The last local election had that too, although it wasn’t fully appreciated at the time. The Tories made their huge advances by campaigning against a new referendum, which Ms Sturgeon had floated in March that year.
However, as the SNP’s numbers held steady, public unhappiness with the Indyref2 plan was somewhat masked.
Yet it was a straw in the wind. A month later, in Theresa May’s snap general election, the SNP lost 21 of its 56 MPs, while the Unionist parties all made gains, particularly the Tories.
It knocked the stuffing out of the SNP and forced the First Minister to “reset” her plans. She has been far more cautious since. If the SNP took a blow in the 2022 local election, she could not brush off the implications as lightly as she did last time.
The election is especially fascinating because all the parties have things they desperately want to prove, both to their opponents and to themselves.
The SNP leadership want to show the UK Government, and their internal critics, that they still have mandate-momentum, that their claim on Indyref2 hasn’t weakened.
A reversal would make it easier for the other parties to argue the public don’t want it and that Ms Sturgeon personally is on the wane, while more gung-ho Yes campaigners would blame her for letting her chance slip away.
Douglas Ross wants to help bring that about by putting a dent in the SNP’s numbers. But he also wants to consolidate the unprecedented - and possibly unstable - gains of 2017, proving the Scottish Tories can hold their own without Baroness Ruth Davidson front and centre.
Besides the usual appeal to send the FM a message on Indyref2, expect the SNP’s record on education to feature heavily in arguments over who should be running schools day-to-day.

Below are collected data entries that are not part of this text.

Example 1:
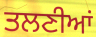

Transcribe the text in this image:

ਤਲਣੀਆਂ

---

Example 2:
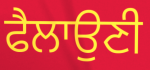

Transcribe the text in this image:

ਫੈਲਾਉਣੀ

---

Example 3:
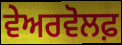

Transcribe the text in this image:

ਵੇਅਰਵੋਲਫ਼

Alex Cole-Hamilton, set to be installed unopposed as Scottish LibDem leader later this month, has to stop the rot. After going nowhere for almost a decade, his party changed tack by going backwards at the Holyrood election. His task will be to hold the line and try to emerge from Willie Rennie’s shadow as something more than a photo-op prop.

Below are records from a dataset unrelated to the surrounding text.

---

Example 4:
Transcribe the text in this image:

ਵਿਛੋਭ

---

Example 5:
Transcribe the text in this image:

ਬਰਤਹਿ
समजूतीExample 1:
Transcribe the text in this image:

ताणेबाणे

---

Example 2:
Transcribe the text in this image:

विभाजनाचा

After adding MSPs, the Greens will want to show they can make more gains at a local level, although the voting system is far less generous than the one that helped them at Holyrood.

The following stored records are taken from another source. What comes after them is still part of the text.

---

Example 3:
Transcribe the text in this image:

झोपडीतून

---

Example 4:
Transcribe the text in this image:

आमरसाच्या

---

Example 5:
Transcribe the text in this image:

If the Greens and SNP strike a joint government deal later this year, the election could severely strain it, but could also lead to a second layer of cooperation between the two.
Alba wants to survive. However it is arithmetically far harder for it to gain or defend council seats than it is to win MSPs via the Holyrood list, and it came nowhere near to achieving that, so a back-to-back humiliation beckons.
Anas Sarwar needs a Scottish Labour comeback, also known as a miracle. If his party cannot improve on its current pitiful baseline, his future and its will be called into question.
As will Keir Starmer’s. For as Mr Sarwar recently pointed out, a Labour revival in Scotland is a pre-requisite for a Labour government at Westminster.
If Scottish Labour flounders yet again, it will not just damage Mr Starmer’s prospects, it will fuel the SNP argument that only independence offers Scotland a way out of endless Tory misrule from London.
You thought council elections were boring? Not this one.